Well-established cancer and treatment factors were corroborated in this study. On multivariate analysis, the number of pathological lymph nodes had statistically significant prognostic value for lymphedema severity. This parameter is a surrogate for the extent of metastatic[54] and treatment-related damage to the lymphatic vasculature and is well described in the literature.[11,55,56,57] Similarly, ALND is another measure for the greater extent of surgical damage to the lymphatics and has been confirmed in multiple studies.[11,58,59,60]

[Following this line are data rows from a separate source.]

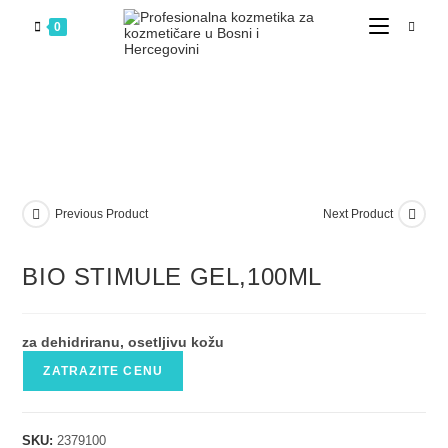
0
Previous Product
Next Product
BIO STIMULE GEL,100ML
za dehidriranu, osetljivu kožu
ZATRAZITE CENU
SKU:
2379100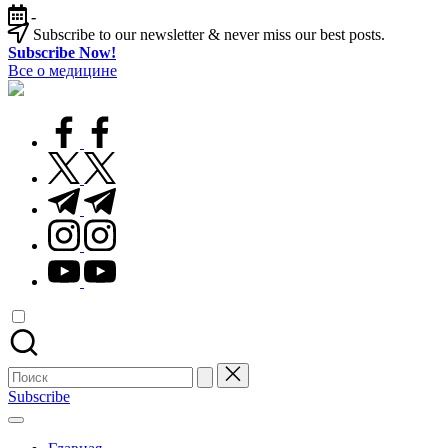
Перейти
-
к
Subscribe to our newsletter & never miss our best posts.
содержимому
Subscribe Now!
Все о медицине
Лечитесь
правильно
facebook.com
twitter.com
t.me
instagram.com
youtube.com
Поиск
для:
Subscribe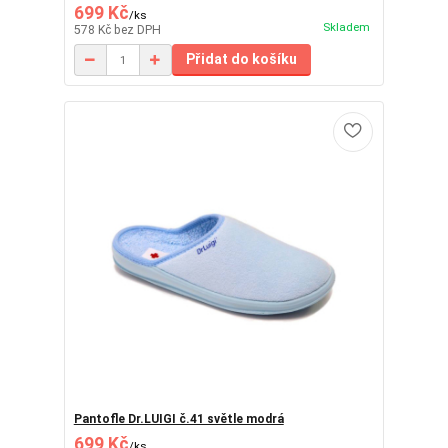
699 Kč
/
ks
Skladem
578 Kč
bez DPH
Přidat do košíku
Pantofle Dr.LUIGI č.41 světle modrá
699 Kč
/
ks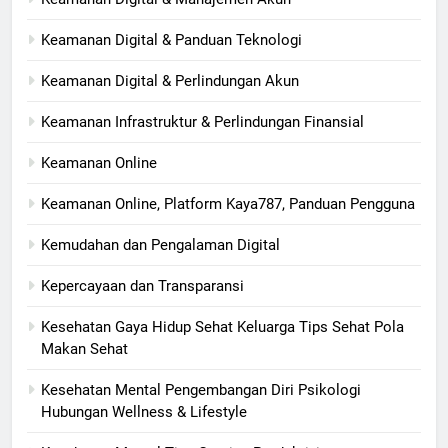
Keamanan Digital & Panduan Teknologi
Keamanan Digital & Perlindungan Akun
Keamanan Infrastruktur & Perlindungan Finansial
Keamanan Online
Keamanan Online, Platform Kaya787, Panduan Pengguna
Kemudahan dan Pengalaman Digital
Kepercayaan dan Transparansi
Kesehatan Gaya Hidup Sehat Keluarga Tips Sehat Pola
Makan Sehat
Kesehatan Mental Pengembangan Diri Psikologi
Hubungan Wellness & Lifestyle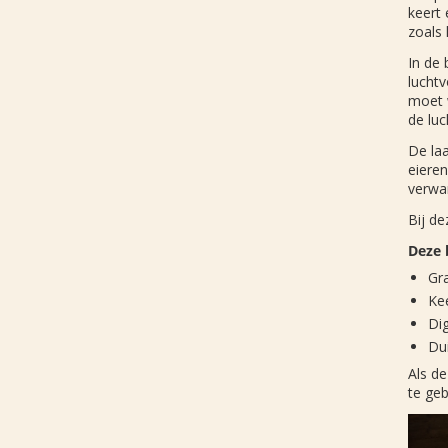
keert 
zoals 
In de 
luchtv
moet 
de lu
De laa
eieren
verwa
Bij d
Deze 
Gr
Kee
Dig
Dui
Als d
te geb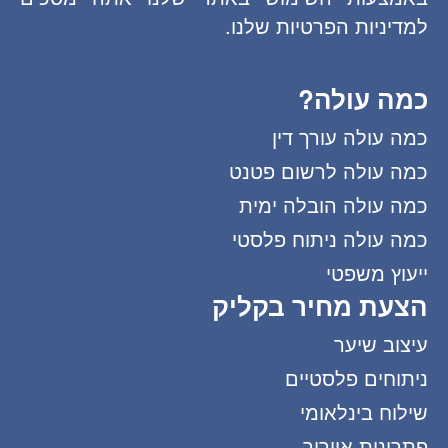
למדיניות הפרטיות שלנו.
כמה עולה?
כמה עולה עורך דין
כמה עולה לרשום פטנט
כמה עולה הובלה ימית
כמה עולה ניתוח פלסטי
ייעוץ משפטי
הצעת מחיר בקליק
עיצוב שיער
ניתוחים פלסטיים
שילוח בינלאומי
פתרונות אוורור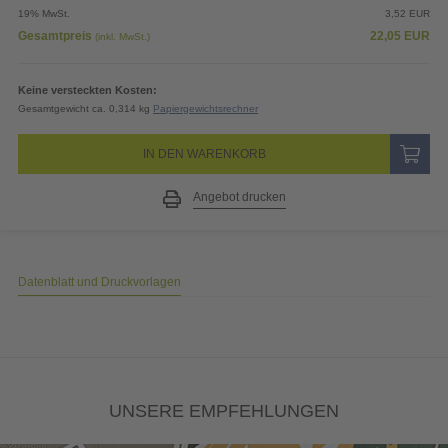
Gestaltungsservice
All-inclusive: Unsere Kreativen gestalten Designs, Logos, etc. nach
Ihren Wünschen.
367,43
EUR
Preis (netto)
18,53
EUR
19% MwSt.
3,52
EUR
Gesamtpreis
22,05
EUR
(inkl. MwSt.)
Keine versteckten Kosten:
Gesamtgewicht ca. 0,314 kg
Papiergewichtsrechner
IN DEN WARENKORB
Angebot drucken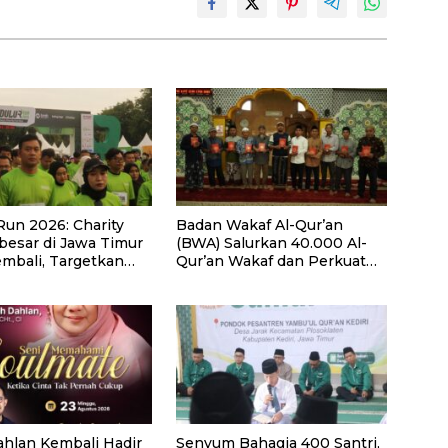
Run 2026: Charity
Badan Wakaf Al-Qur’an
besar di Jawa Timur
(BWA) Salurkan 40.000 Al-
embali, Targetkan
Qur’an Wakaf dan Perkuat
eserta untuk
Pemberdayaan Masyarakat
Pendidikan Santri
di Kalimantan Barat
u Honorer
ahlan Kembali Hadir
Senyum Bahagia 400 Santri,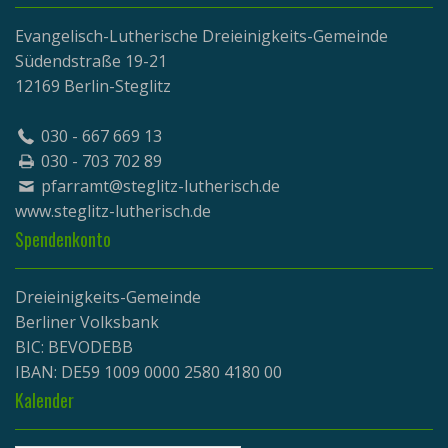
Evangelisch-Lutherische Dreieinigkeits-Gemeinde
Südendstraße 19-21
12169 Berlin-Steglitz
030 - 667 669 13
030 - 703 702 89
pfarramt@steglitz-lutherisch.de
www.
steglitz-lutherisch.de
Spendenkonto
Dreieinigkeits-Gemeinde
Berliner Volksbank
BIC: BEVODEBB
IBAN: DE59 1009 0000 2580 4180 00
Kalender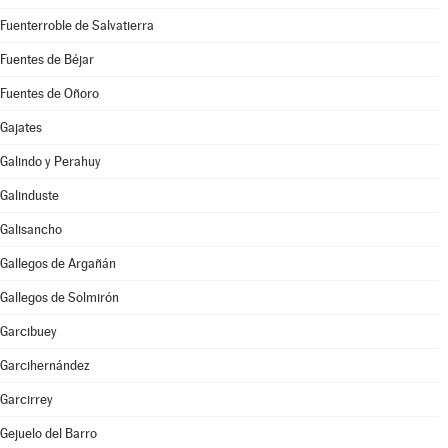
Fuenterroble de Salvatierra
Fuentes de Béjar
Fuentes de Oñoro
Gajates
Galindo y Perahuy
Galinduste
Galisancho
Gallegos de Argañán
Gallegos de Solmirón
Garcibuey
Garcihernández
Garcirrey
Gejuelo del Barro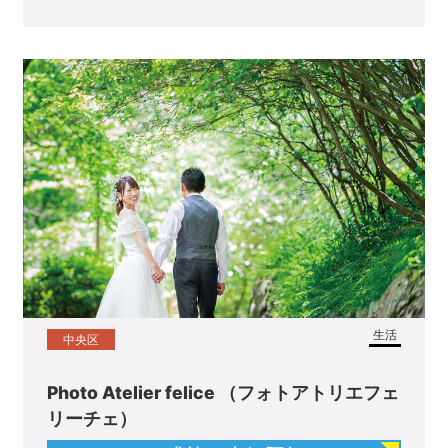
生活
中央区
Photo Atelier felice （フォトアトリエフェ
リーチェ）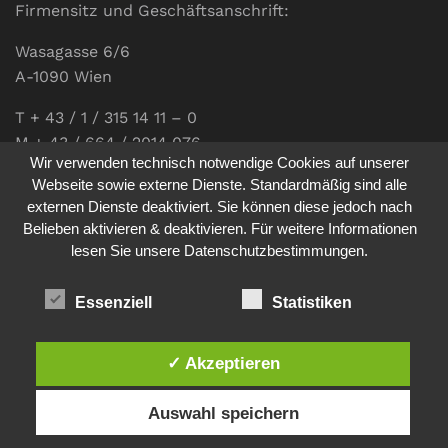
Firmensitz und Geschäftsanschrift:
Wasagasse 6/6
A-1090 Wien
T + 43 / 1 / 315 14 11 – 0
M + 43 / 664 / 2014 076
Wir verwenden technisch notwendige Cookies auf unserer
E-Mail:
office@communications.co.at
Webseite sowie externe Dienste. Standardmäßig sind alle
externen Dienste deaktiviert. Sie können diese jedoch nach
Homepage:
www.communications.co.at
Belieben aktivieren & deaktivieren. Für weitere Informationen
UID: ATU 811 196 56
lesen Sie unsere Datenschutzbestimmungen.
Vertretungsberechtigte Geschäftsführerin:
Sabine Pöhacker MSc.
Essenziell
Statistiken
✓ Akzeptieren
Impressum
Datenschutz
Auswahl speichern
© 2026
comm:unications
- Wir bringen Kommunikation auf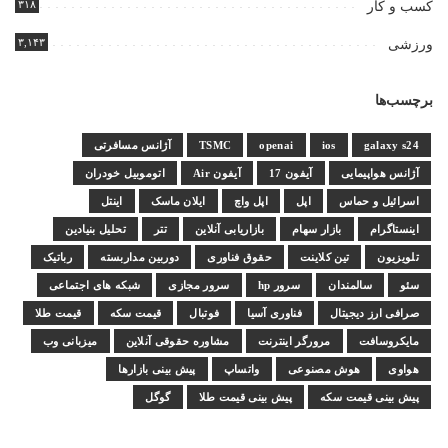
۳۱۸
کسب و کار
۳,۱۴۳
ورزشی
برچسب‌ها
galaxy s24
ios
openai
TSMC
آژانس مسافرتی
آژانس هواپیمایی
آیفون 17
آیفون Air
اتوموبیل خودران
اسرائیل و حماس
اپل
اپل واچ
ایلان ماسک
اینتل
اینستاگرام
بازار سهام
بازاریابی آنلاین
تتر
تحلیل بنیادین
تلویزیون
تین کلاینت
حقوق فناوری
دوربین مداربسته
رباتیک
سئو
سالمندان
سرور hp
سرور مجازی
شبکه های اجتماعی
صرافی ارز دیجیتال
فناوری آسیا
فوتبال
قیمت سکه
قیمت طلا
مایکروسافت
مرورگر اینترنت
مشاوره حقوقی آنلاین
میزبانی وب
هواوی
هوش مصنوعی
واتساپ
پیش بینی بازارها
پیش بینی قیمت سکه
پیش بینی قیمت طلا
گوگل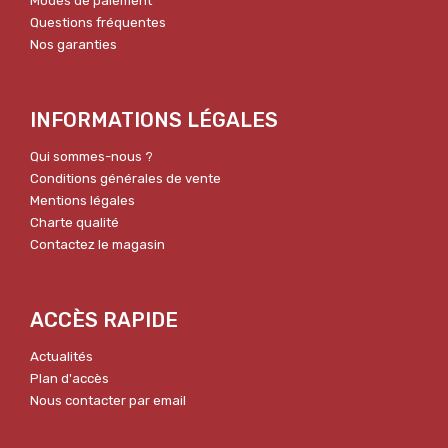
Modes de paiement
Questions fréquentes
Nos garanties
INFORMATIONS LÉGALES
Qui sommes-nous ?
Conditions générales de vente
Mentions légales
Charte qualité
Contactez le magasin
ACCÈS RAPIDE
Actualités
Plan d'accès
Nous contacter par email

Overall, the multivariate model will allow for the risk stratification of patients into 4 clinically relevant groups: those who are (1) unlikely to develop any lymphedema, (2) likely to develop limited lymphedema (≤200 mL), (3) likely to develop mild lymphedema (>200 and ≤500 mL), and (4) likely to develop severe lymphedema (>500 mL). Patients who are unlikely to develop lymphedema can undergo routine follow-up care. For patients who are likely to develop limited or mild lymphedema, early modification of risk factors (eg, exercise and BMI reduction), conservative use of ALND, and/or more frequent monitoring for lymphedema development will facilitate early initiation of conservative therapies (eg, compression therapies) that minimize morbidity from lymphedema. Patients who are likely to develop severe lymphedema, in addition to following the recommendations for other groups, may be candidates for surgical therapies (eg, lymphovenous bypass) in which early interventions are more successful when performed before the development of fibrosis, a characteristic of chronic lymphedema.[61]

Limitations and Strengths

This study has both limitations and strengths. The main limitation is that the data were extracted retrospectively. A major strength, however, is that all patients were followed up in a single clinic in which the visits were uniformly conducted and the information was recorded prospectively by trained clinic personnel using a standard dictation template. Furthermore, missing data were imputed for 2 variables during modeling. The primary outcome of association with lymphedema severity, however, remained consistent when analyzed without imputation. In addition, the study follow-up allowed for the inclusion of most upper extremity lymphedema diagnoses given that more than 70% of patients with breast cancer experience onset of lymphedema within a year.[7] Specifically, in the present cohort, the median follow-up time was 22 months for participants who were classified as having no lymphedema. Truncal (breast and chest wall) lymphedema was not included because it was not amenable to reproducible quantification. To ascertain the applicability of this model to patients in the general breast oncology population, we compared the patients referred to the CRS Program with patients in the general breast oncology population, and we observed no statistically significant difference in baseline characteristics pertaining to the model parameters, suggesting the potential generalizability of the findings to the broader breast oncology population. Further validation at other centers is required to confirm the utility of the model, which could be easily conducted given the availability of mammography.

Conclusions

This study identified 5 readily available clinical factors, including patient, cancer, and treatment factors, that can be used to generate volumetric estimates of lymphedema severity in patients with breast cancer. To our knowledge, this study is the first to use mammographic breast density as an independent prognostic factor for lymphedema risk and to provide volumetric estimates of lymphedema morbidity. Predictions of lymphedema occurrence and morbidity can help triage patients for increased disease monitoring and thus allow for earlier diagnosis and optimal management of this condition. Such predictions also can assist in risk stratification in future clinical trials on novel therapeutic interventions for lymphedema.